Given an input string (s) and a pattern (p), implement regular expression matching with support for '.' and '*'.

'.' Matches any single character.
'*' Matches zero or more of the preceding element.

The matching should cover the entire input string (not partial).

Note:

  • s could be empty and contains only lowercase letters a-z.
  • p could be empty and contains only lowercase letters a-z, and characters like . or *.

Example 1:

Input:
s = "aa"
p = "a"
Output: false
Explanation: "a" does not match the entire string "aa".

Example 2:

Input:
s = "aa"
p = "a*"
Output: true
Explanation: '*' means zero or more of the preceding element, 'a'. Therefore, by repeating 'a' once, it becomes "aa".

Example 3:

Input:
s = "ab"
p = ".*"
Output: true
Explanation: ".*" means "zero or more (*) of any character (.)".

Example 4:

Input:
s = "aab"
p = "c*a*b"
Output: true
Explanation: c can be repeated 0 times, a can be repeated 1 time.

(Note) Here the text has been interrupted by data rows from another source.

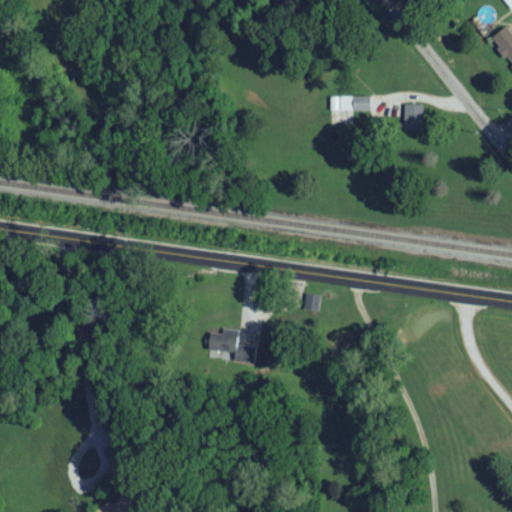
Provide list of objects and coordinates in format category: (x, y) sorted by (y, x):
building: (507, 4)
building: (505, 48)
road: (446, 81)
building: (363, 109)
building: (414, 124)
road: (502, 132)
railway: (256, 227)
road: (255, 269)
road: (476, 356)
road: (405, 395)
road: (96, 404)
building: (131, 504)
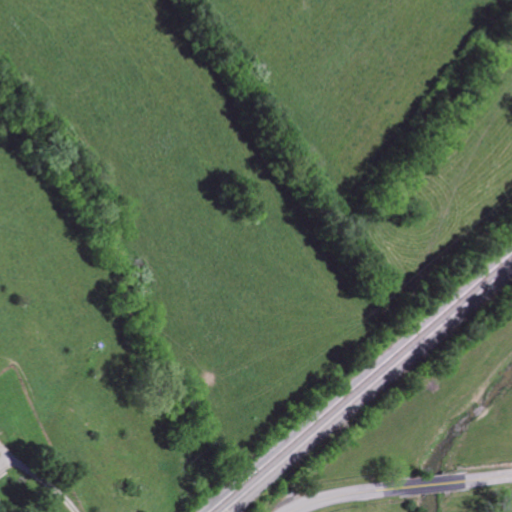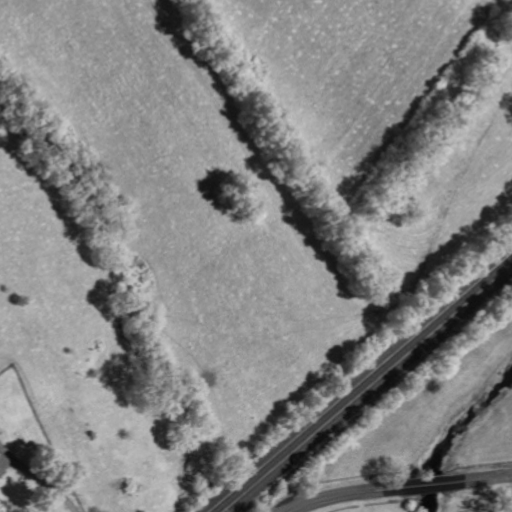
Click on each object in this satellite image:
railway: (359, 381)
railway: (367, 388)
road: (40, 478)
road: (396, 486)
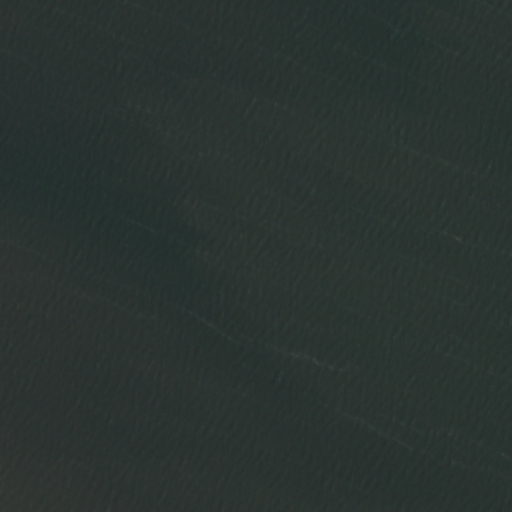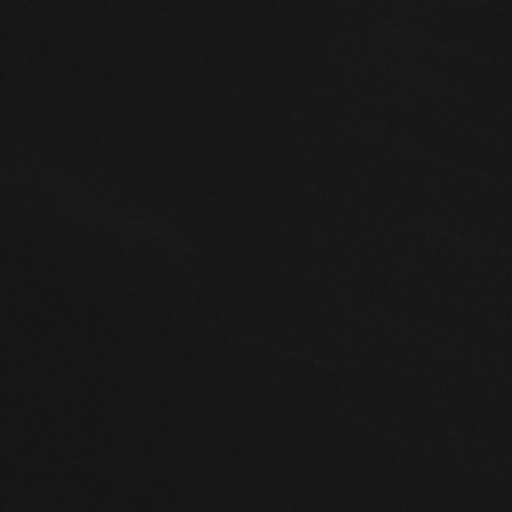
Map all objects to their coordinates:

Therefore, it matches "aab".

Example 5:

Input:
s = "mississippi"
p = "mis*is*p*."
Output: false

My Solution:
First I can see that I need to case out ‘*’ and ‘.’,
otherwise I need to follow orderly with indexes the input pattern letters and see that they match;

1. In the case of . I will check if there exists any single letter in the string and advance the relevant index positions .

2. For the case * I will check if there are 0 occurrences of the letter before.
2.a. if there are many cases of the letter before or if it was ‘.’ I will loop while it repeats.

So I can have some sort of loop or recursive function to check out the cases and update the relevant positions.

class Solution {
public:

bool isMatch(string s, string p) {
    if (p.empty()) return s.empty();
    if (p[1] != '*') { // case 1
        if(s[0] == p[0] || (p[0] == '.' && s[0] != '\0')) {
                return isMatch(s.substr(1), p.substr(1));
        } else return false;
        
    } else {  // case 2 - first check if there are 0 occurrences of the letter before that means ignore the 2 case completely 
        if (isMatch(s, p.substr(2))) {
           return true;
        }

        int index = 0; // case 2.a.
        while (index < s.size() && (s[index] == p[0] || p[0] == '.')) {  // if there exists any char that repeats continue while string is not over
            if (isMatch(s.substr(++index), p.substr(2))) { // mean time check as if star finished and did not repeat for early break.
               return true;
            }
        }
       
        return false;
      }
 }
};

 

Complexity Analysis

  • Time complexity : The worst time case in my solution is calling the IsMatch function for every letter and because all of the pattern has to match we need to traverse all the pattern letters as well, so defining n as length of s, m as length of p,  making it O(n+m).
  • Space complexity : O(1) for the index space variable, and the same O(n+m) because for each substring copy of string when the IsMatch function is called.